PROBLEM DETAILS:
When a line in the entries contains the word "green", copy that line in full.

——

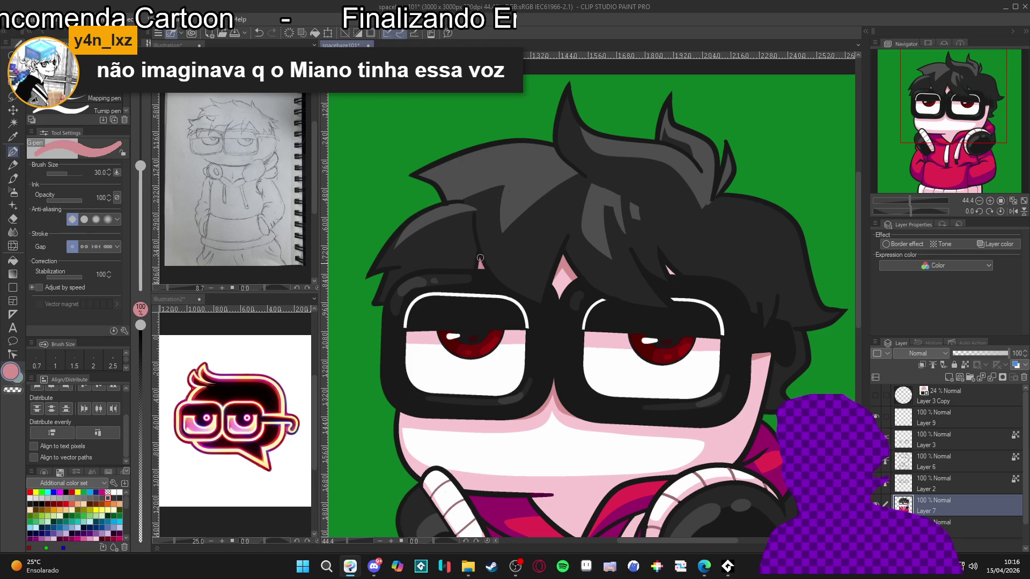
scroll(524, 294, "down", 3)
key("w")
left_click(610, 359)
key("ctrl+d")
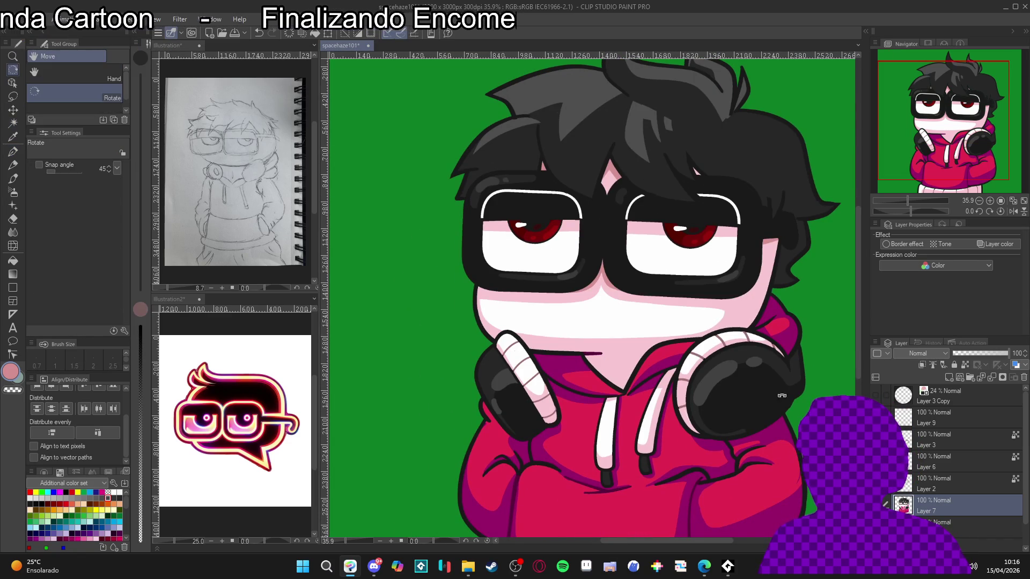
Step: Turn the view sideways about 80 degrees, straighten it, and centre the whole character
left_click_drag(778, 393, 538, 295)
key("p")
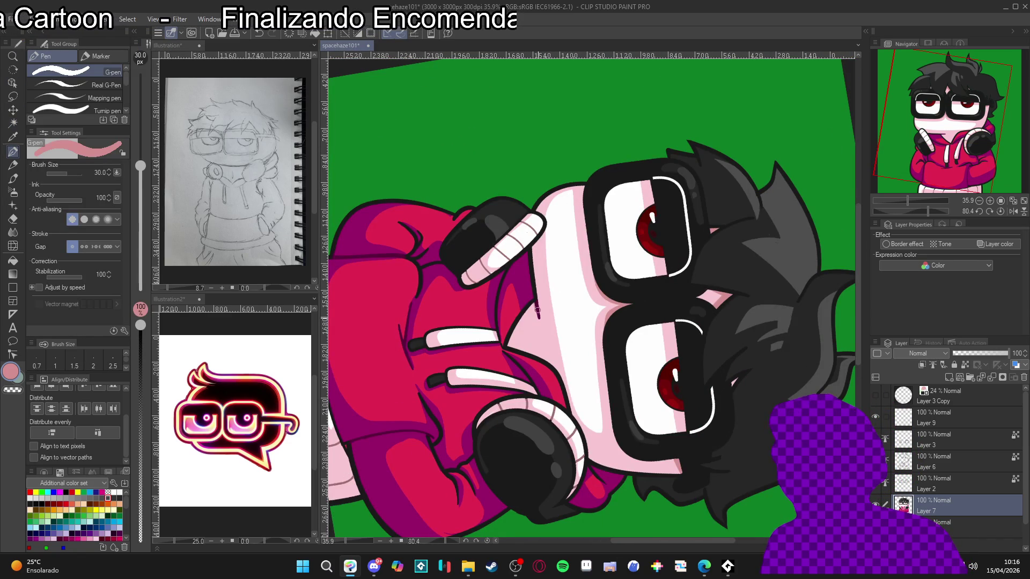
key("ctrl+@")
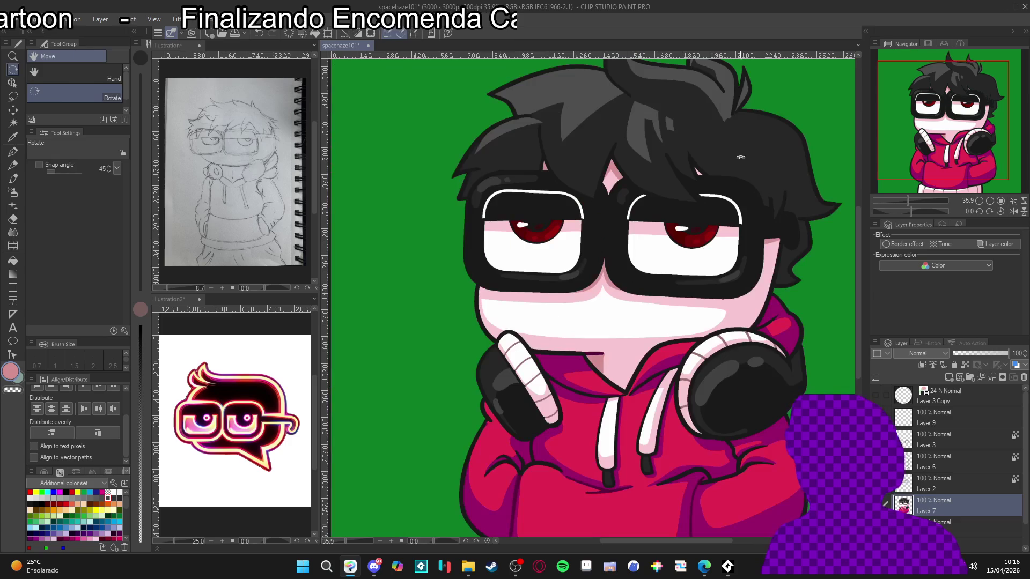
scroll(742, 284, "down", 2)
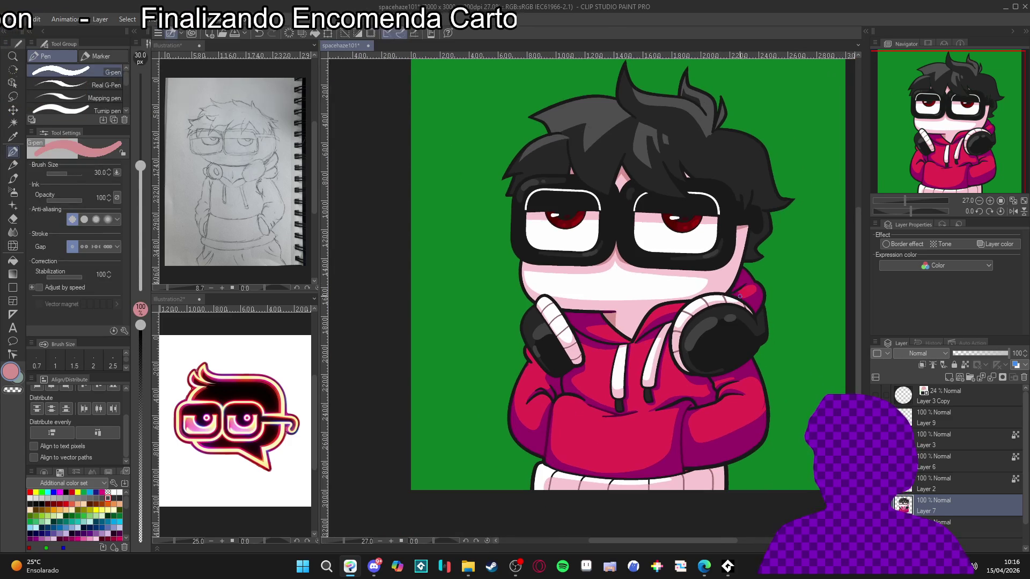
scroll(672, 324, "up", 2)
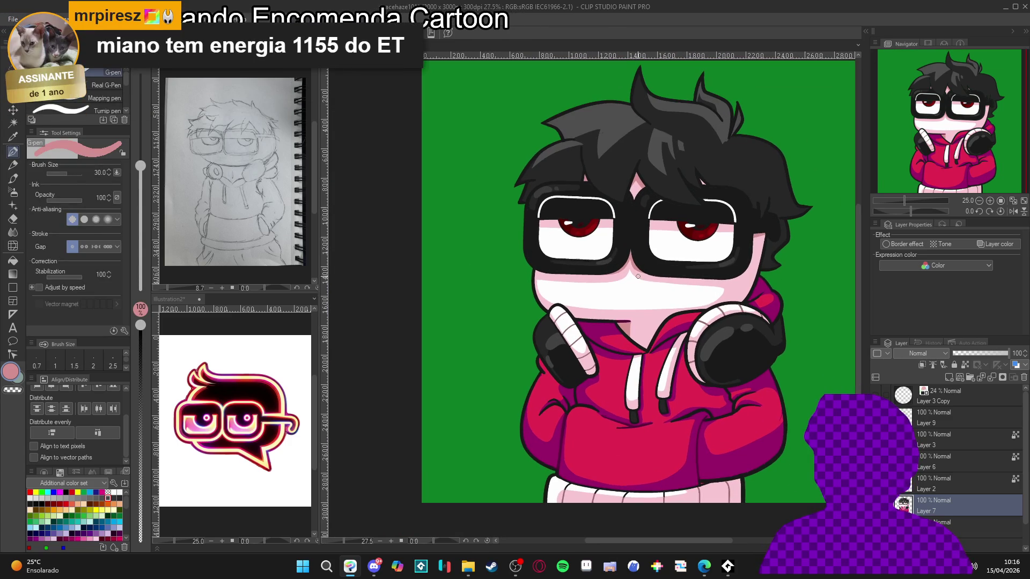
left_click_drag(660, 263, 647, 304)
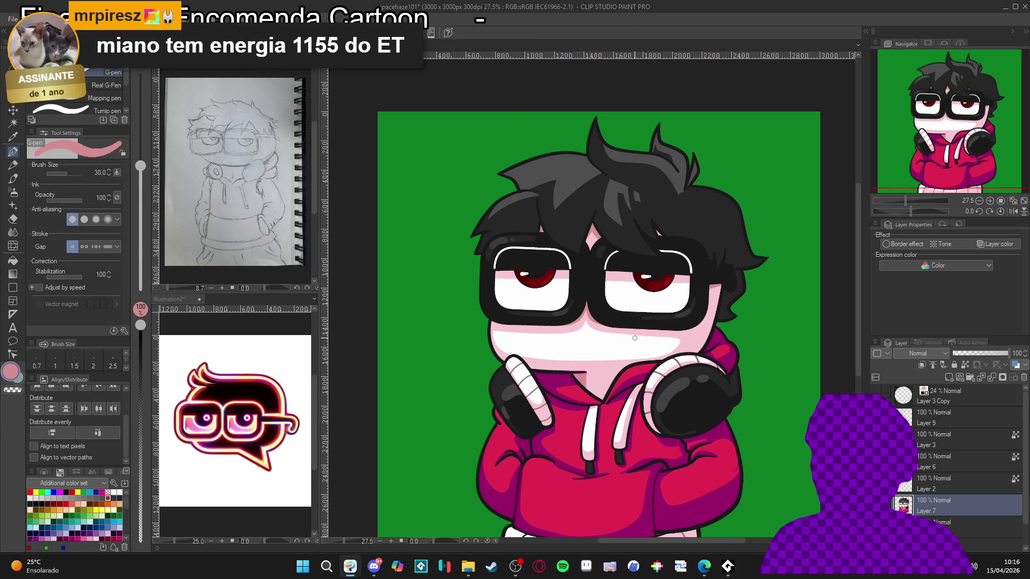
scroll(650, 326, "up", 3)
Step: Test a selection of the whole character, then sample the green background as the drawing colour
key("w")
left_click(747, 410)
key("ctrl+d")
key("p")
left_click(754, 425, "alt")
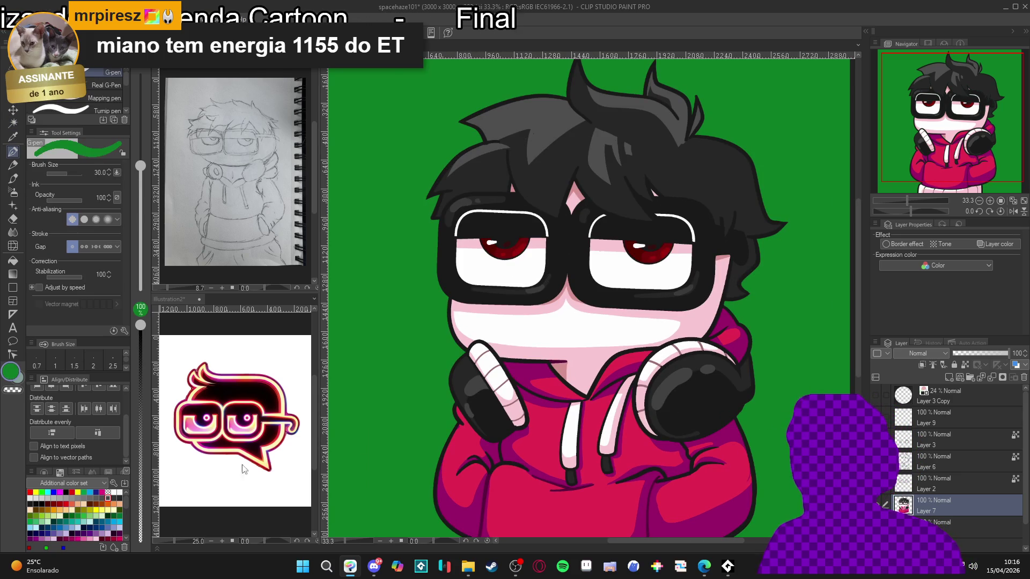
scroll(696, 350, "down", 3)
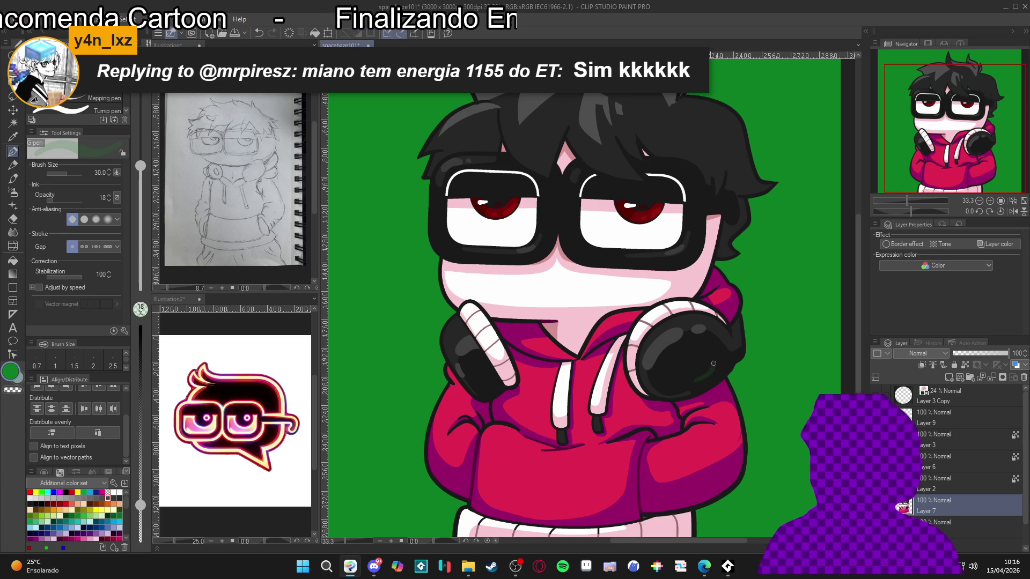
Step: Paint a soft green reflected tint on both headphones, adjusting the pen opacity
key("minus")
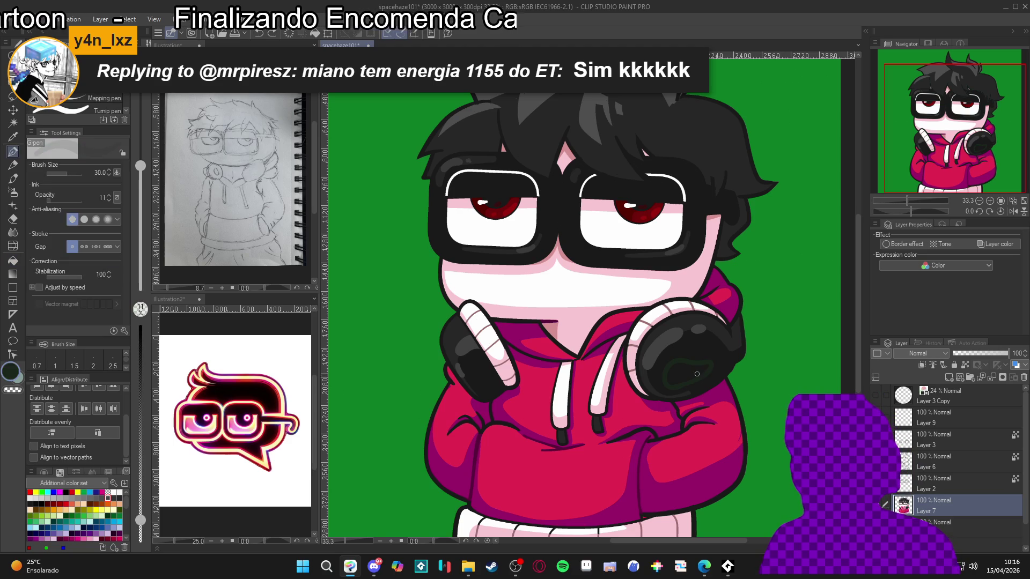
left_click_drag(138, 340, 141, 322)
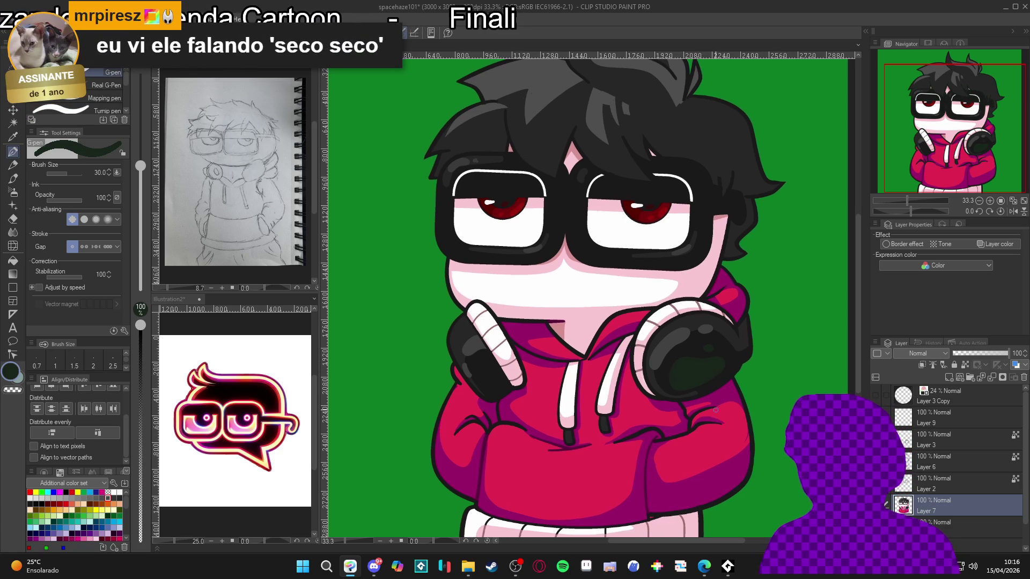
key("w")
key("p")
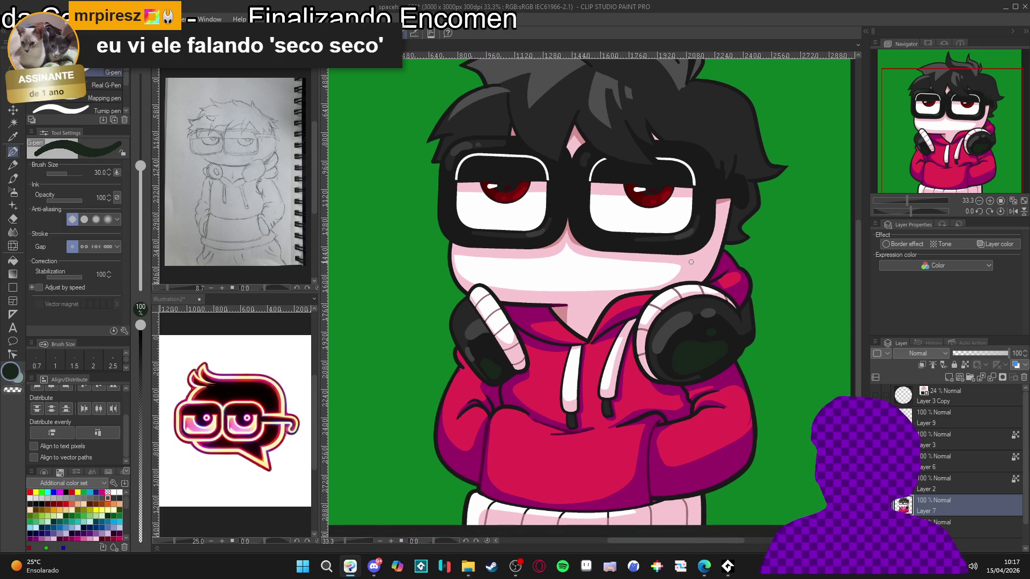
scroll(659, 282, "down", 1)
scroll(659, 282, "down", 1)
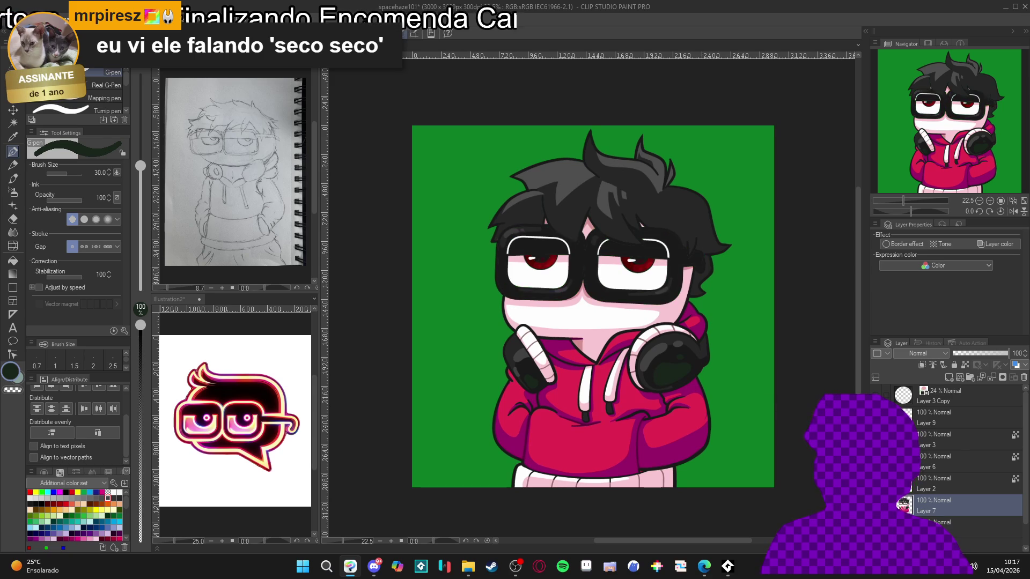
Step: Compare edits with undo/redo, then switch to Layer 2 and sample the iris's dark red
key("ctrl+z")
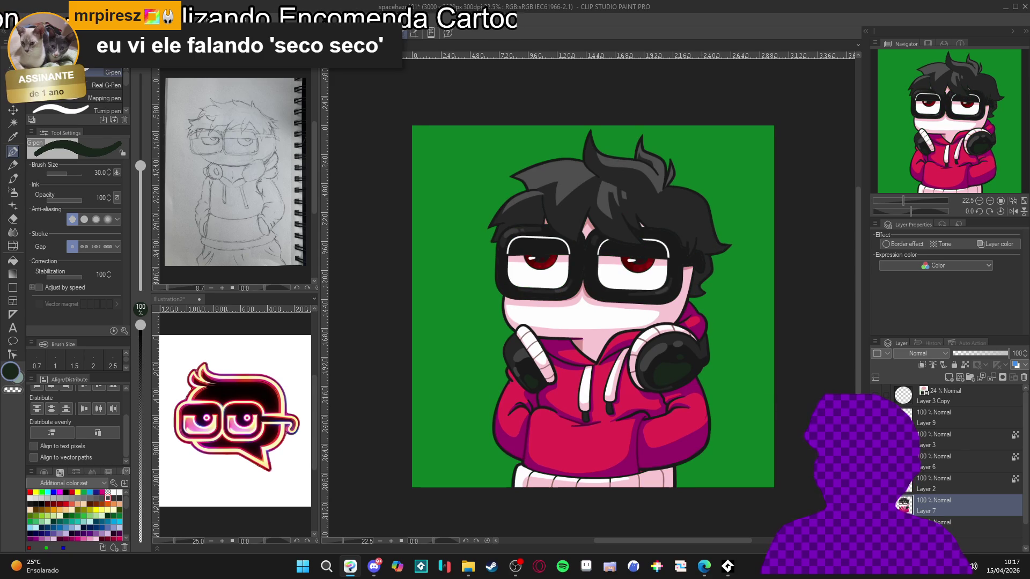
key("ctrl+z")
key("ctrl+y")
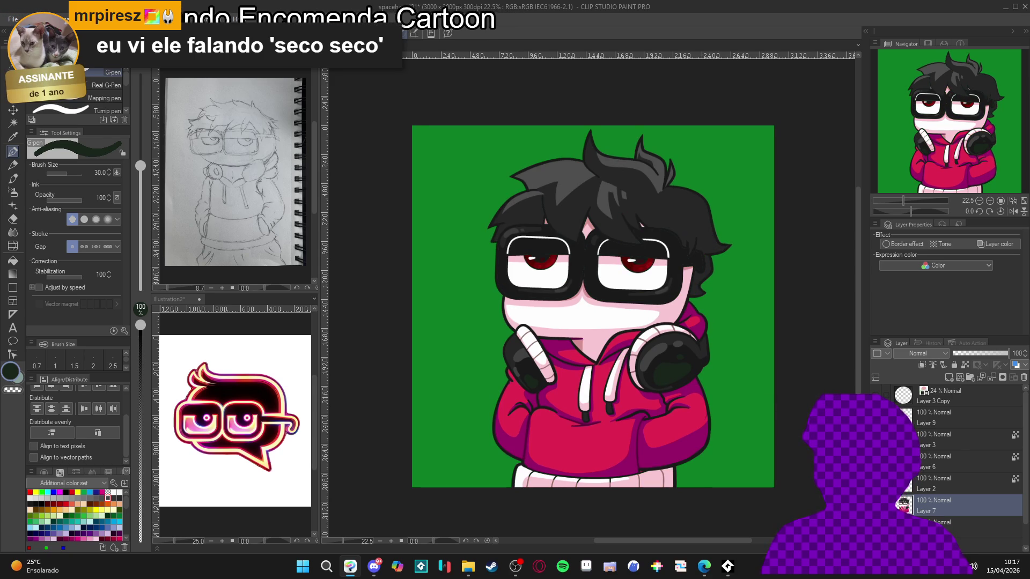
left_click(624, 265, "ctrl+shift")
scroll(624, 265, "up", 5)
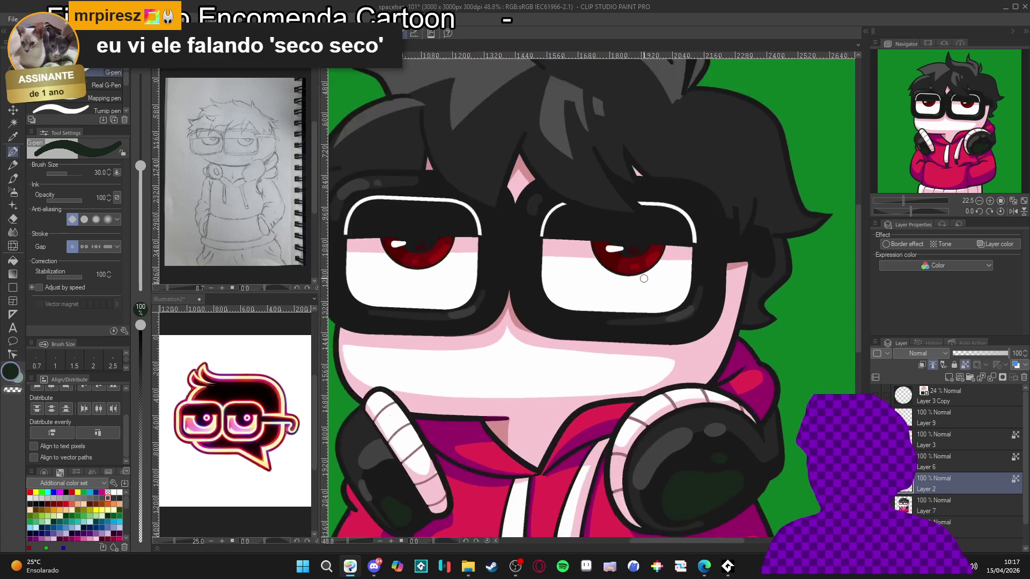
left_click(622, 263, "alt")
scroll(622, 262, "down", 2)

——

SOLUTION TO THIS PROBLEM:
Step: Test a selection of the whole character, then sample the green background as the drawing colour
Step: Paint a soft green reflected tint on both headphones, adjusting the pen opacity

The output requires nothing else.